■ Task instructions
Please give, word for word, the line containing "ed.; Miami |" and every line that comes after it in the data below.
═════ Exercise materials ═════
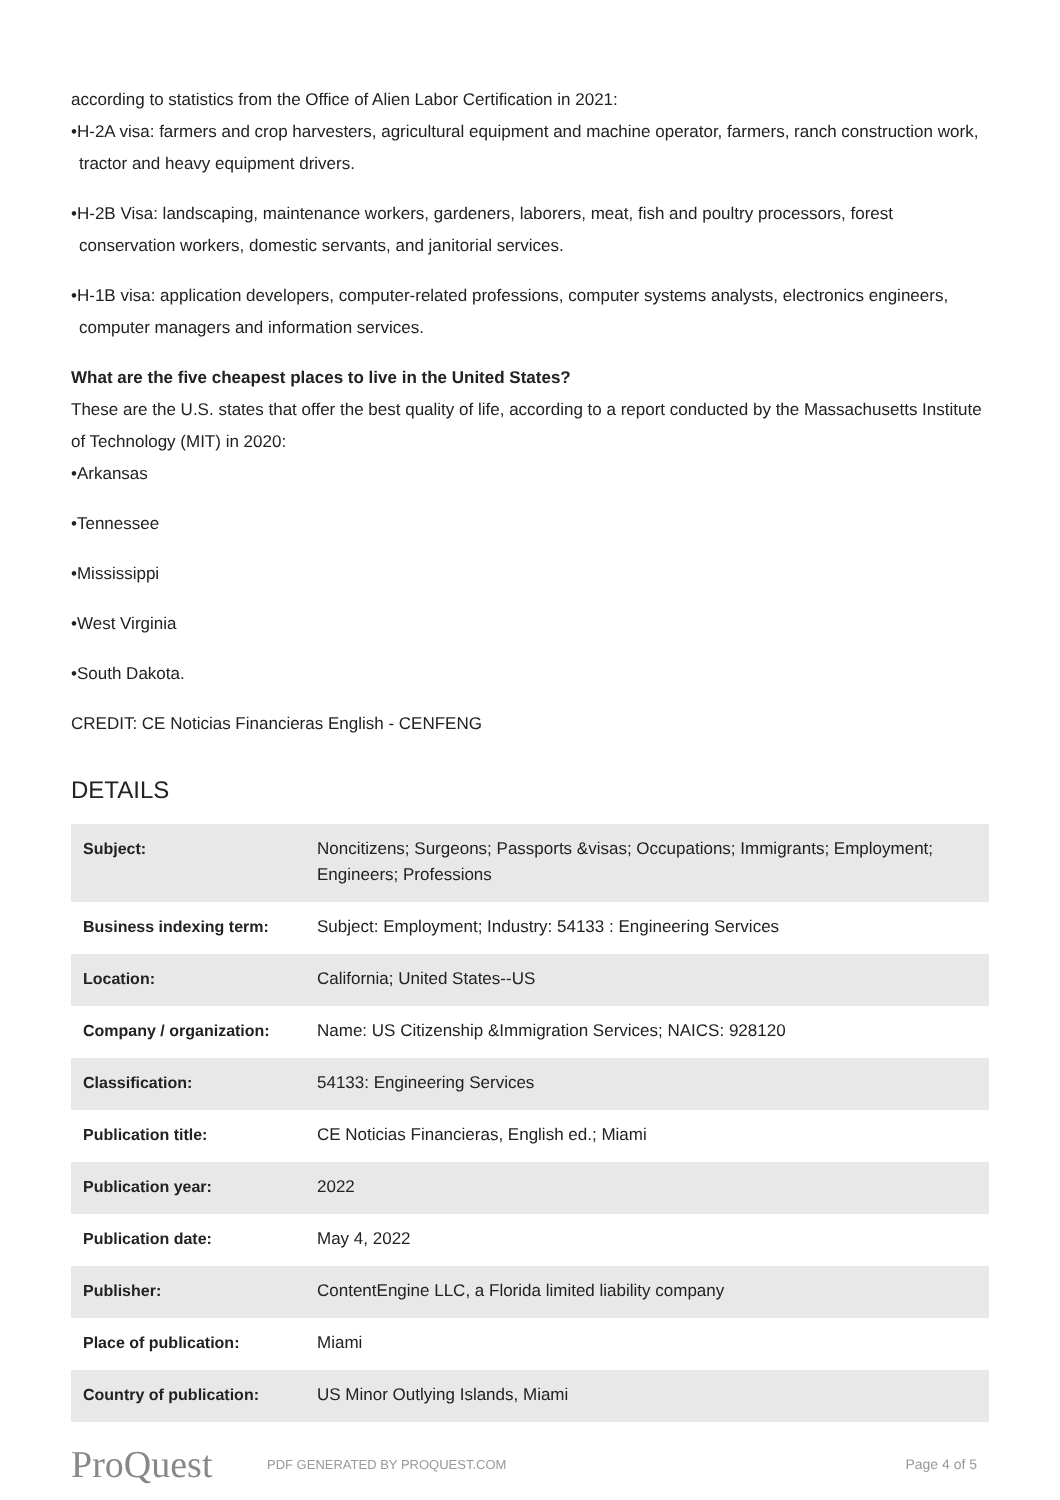according to statistics from the Office of Alien Labor Certification in 2021:
•H-2A visa: farmers and crop harvesters, agricultural equipment and machine operator, farmers, ranch construction work, tractor and heavy equipment drivers.
•H-2B Visa: landscaping, maintenance workers, gardeners, laborers, meat, fish and poultry processors, forest conservation workers, domestic servants, and janitorial services.
•H-1B visa: application developers, computer-related professions, computer systems analysts, electronics engineers, computer managers and information services.
What are the five cheapest places to live in the United States?
These are the U.S. states that offer the best quality of life, according to a report conducted by the Massachusetts Institute of Technology (MIT) in 2020:
•Arkansas
•Tennessee
•Mississippi
•West Virginia
•South Dakota.
CREDIT: CE Noticias Financieras English - CENFENG
DETAILS
| Subject: | Noncitizens; Surgeons; Passports &visas; Occupations; Immigrants; Employment; Engineers; Professions |
| Business indexing term: | Subject: Employment; Industry: 54133 : Engineering Services |
| Location: | California; United States--US |
| Company / organization: | Name: US Citizenship &Immigration Services; NAICS: 928120 |
| Classification: | 54133: Engineering Services |
| Publication title: | CE Noticias Financieras, English ed.; Miami |
| Publication year: | 2022 |
| Publication date: | May 4, 2022 |
| Publisher: | ContentEngine LLC, a Florida limited liability company |
| Place of publication: | Miami |
| Country of publication: | US Minor Outlying Islands, Miami |
ProQuest
PDF GENERATED BY PROQUEST.COM Page 4 of 5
═════
■ Your solution
| Publication title: | CE Noticias Financieras, English ed.; Miami |
| Publication year: | 2022 |
| Publication date: | May 4, 2022 |
| Publisher: | ContentEngine LLC, a Florida limited liability company |
| Place of publication: | Miami |
| Country of publication: | US Minor Outlying Islands, Miami |
ProQuest
PDF GENERATED BY PROQUEST.COM Page 4 of 5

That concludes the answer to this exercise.